Records from a data collection:
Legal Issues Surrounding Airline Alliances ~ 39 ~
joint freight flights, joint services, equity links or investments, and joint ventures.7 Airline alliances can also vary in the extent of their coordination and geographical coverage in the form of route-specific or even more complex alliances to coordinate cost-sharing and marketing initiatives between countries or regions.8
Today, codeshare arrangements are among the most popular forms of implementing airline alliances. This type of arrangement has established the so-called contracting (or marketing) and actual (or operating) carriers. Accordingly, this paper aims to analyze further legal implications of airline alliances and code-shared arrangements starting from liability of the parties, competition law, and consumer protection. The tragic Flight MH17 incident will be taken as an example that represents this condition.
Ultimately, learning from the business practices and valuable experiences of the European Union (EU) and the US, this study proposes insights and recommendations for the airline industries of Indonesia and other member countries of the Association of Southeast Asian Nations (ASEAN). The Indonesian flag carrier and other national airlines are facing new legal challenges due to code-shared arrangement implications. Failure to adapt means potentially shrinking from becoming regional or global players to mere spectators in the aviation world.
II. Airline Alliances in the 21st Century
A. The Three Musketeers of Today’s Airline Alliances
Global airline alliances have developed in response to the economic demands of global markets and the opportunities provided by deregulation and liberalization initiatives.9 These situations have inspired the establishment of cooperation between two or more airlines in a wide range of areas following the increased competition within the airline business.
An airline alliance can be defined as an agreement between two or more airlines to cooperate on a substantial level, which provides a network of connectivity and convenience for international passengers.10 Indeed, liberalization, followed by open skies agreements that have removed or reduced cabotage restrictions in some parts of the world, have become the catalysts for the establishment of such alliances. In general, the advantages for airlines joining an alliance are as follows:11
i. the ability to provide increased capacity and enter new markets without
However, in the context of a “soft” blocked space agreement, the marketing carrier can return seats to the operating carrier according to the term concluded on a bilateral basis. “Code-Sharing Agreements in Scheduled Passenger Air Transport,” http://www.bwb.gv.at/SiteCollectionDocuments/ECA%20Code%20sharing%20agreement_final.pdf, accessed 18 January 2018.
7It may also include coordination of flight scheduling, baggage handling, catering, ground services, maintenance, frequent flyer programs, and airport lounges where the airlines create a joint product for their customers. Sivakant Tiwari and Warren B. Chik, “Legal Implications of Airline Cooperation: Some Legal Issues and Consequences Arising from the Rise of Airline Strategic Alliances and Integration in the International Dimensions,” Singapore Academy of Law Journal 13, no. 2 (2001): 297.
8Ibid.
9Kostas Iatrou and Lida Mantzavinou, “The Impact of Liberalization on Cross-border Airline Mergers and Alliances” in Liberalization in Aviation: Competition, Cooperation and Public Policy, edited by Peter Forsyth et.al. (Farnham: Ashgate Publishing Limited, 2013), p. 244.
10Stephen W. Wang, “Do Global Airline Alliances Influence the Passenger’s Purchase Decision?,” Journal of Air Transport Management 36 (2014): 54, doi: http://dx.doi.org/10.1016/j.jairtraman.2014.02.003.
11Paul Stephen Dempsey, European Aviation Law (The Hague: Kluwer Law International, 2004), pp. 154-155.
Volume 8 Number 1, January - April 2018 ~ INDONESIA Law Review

About this exercise: Write out only the lines from the very start of the entries above to the line that includes "joint freight flights, joint", both ends included, each one unchanged.

Result:
Legal Issues Surrounding Airline Alliances ~ 39 ~
joint freight flights, joint services, equity links or investments, and joint ventures.7 Airline alliances can also vary in the extent of their coordination and geographical coverage in the form of route-specific or even more complex alliances to coordinate cost-sharing and marketing initiatives between countries or regions.8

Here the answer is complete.